WORK REQUIRED
Searching the material below, find each line that includes the word "First", and copy it.

GIVEN ENTRIES
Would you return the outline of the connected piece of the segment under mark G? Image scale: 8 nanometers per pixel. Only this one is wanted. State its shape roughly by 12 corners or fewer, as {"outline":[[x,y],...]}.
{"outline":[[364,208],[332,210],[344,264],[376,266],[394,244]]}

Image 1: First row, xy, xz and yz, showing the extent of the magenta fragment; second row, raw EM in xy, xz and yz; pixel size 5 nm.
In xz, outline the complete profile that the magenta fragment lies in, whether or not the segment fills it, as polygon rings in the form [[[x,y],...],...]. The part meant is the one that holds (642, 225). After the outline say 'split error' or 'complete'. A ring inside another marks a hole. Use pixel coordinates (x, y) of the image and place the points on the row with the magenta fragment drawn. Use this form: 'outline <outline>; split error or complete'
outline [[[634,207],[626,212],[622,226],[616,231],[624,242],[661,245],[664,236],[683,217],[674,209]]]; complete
==
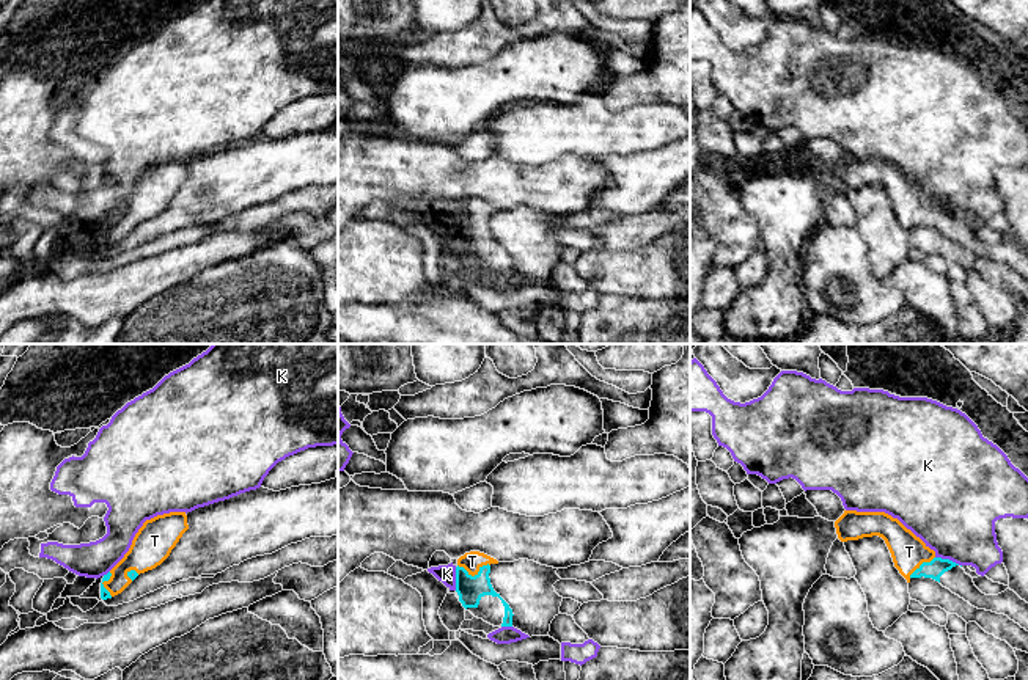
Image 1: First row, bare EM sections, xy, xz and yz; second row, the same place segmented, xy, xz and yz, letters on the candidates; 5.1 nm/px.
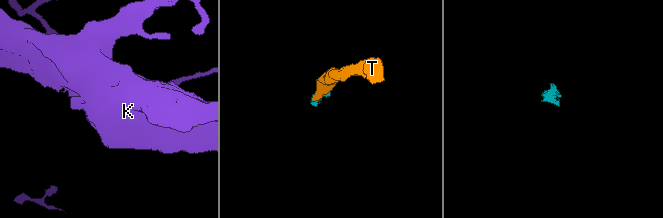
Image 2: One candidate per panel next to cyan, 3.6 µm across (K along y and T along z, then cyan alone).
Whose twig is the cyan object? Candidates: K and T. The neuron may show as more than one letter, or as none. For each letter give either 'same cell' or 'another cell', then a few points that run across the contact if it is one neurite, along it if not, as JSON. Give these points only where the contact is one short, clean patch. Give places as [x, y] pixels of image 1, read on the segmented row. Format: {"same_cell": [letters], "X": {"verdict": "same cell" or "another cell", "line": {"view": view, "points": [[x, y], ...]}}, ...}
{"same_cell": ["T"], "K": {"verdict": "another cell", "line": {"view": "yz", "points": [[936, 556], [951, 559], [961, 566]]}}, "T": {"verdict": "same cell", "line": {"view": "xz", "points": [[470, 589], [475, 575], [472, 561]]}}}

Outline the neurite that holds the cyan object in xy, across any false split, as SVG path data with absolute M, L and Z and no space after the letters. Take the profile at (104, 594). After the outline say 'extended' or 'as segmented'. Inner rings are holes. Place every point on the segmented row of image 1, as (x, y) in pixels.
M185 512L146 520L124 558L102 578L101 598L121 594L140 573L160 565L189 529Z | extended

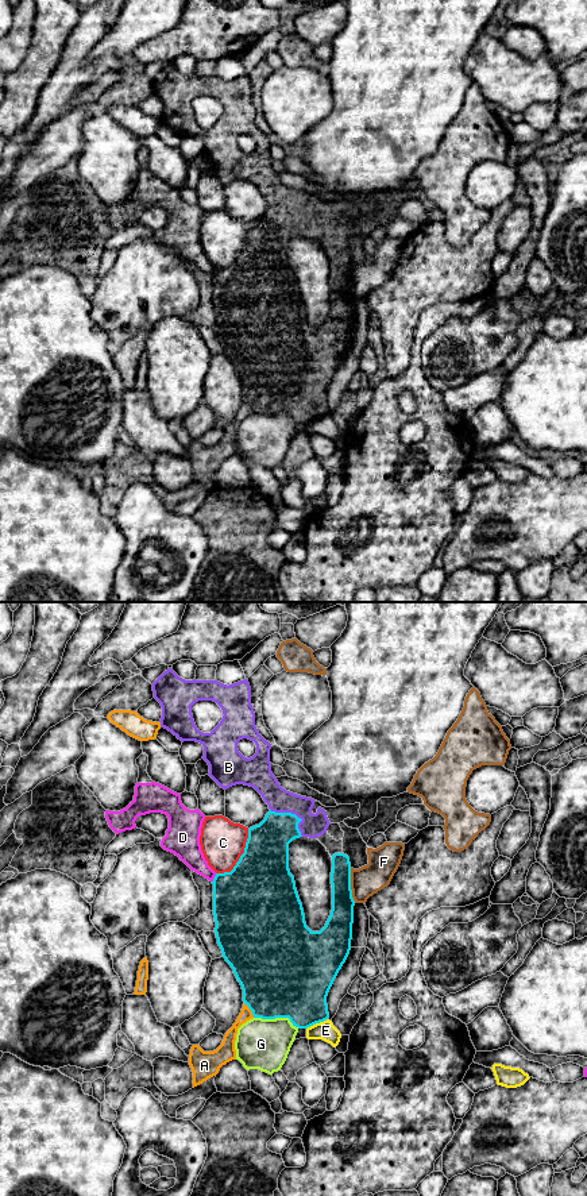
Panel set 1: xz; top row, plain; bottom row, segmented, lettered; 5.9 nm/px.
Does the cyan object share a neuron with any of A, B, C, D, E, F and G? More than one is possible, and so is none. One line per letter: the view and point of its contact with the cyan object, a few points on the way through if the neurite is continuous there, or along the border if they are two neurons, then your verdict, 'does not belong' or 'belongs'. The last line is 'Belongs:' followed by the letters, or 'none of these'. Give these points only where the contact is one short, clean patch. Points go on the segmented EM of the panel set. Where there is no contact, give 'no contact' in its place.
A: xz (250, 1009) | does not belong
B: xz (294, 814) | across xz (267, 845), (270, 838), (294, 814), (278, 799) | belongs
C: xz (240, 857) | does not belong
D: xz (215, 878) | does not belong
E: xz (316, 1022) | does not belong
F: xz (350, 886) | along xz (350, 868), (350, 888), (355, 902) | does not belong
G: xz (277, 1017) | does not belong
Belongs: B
==
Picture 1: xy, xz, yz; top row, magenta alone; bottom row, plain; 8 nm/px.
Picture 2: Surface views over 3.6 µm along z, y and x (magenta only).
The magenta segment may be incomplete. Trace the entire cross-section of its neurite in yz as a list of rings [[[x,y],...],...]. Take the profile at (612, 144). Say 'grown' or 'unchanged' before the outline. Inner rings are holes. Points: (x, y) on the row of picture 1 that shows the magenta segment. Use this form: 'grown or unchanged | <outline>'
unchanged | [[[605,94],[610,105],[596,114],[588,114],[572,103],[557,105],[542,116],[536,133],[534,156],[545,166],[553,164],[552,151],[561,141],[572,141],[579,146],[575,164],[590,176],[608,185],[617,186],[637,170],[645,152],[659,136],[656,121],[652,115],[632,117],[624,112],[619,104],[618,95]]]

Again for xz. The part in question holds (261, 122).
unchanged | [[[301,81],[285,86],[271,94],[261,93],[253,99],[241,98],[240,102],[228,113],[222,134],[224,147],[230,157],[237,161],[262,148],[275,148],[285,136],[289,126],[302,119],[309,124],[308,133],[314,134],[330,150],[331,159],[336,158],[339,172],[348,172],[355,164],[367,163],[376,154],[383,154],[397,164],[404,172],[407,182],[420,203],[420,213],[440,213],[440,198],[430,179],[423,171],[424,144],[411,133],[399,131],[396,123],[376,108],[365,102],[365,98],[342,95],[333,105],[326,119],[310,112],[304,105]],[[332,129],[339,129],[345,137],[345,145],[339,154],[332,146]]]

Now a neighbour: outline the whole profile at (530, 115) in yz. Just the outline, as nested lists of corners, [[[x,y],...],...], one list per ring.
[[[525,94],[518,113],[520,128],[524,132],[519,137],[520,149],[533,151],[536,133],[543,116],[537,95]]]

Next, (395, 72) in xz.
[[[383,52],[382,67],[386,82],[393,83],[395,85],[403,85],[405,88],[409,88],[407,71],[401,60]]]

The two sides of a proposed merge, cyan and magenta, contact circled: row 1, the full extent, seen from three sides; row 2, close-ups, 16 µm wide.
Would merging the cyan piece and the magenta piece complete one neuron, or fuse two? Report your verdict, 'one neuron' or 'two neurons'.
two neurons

RESULT
Image 1: First row, xy, xz and yz, showing the extent of the magenta fragment; second row, raw EM in xy, xz and yz; pixel size 5 nm.
Image 1: First row, bare EM sections, xy, xz and yz; second row, the same place segmented, xy, xz and yz, letters on the candidates; 5.1 nm/px.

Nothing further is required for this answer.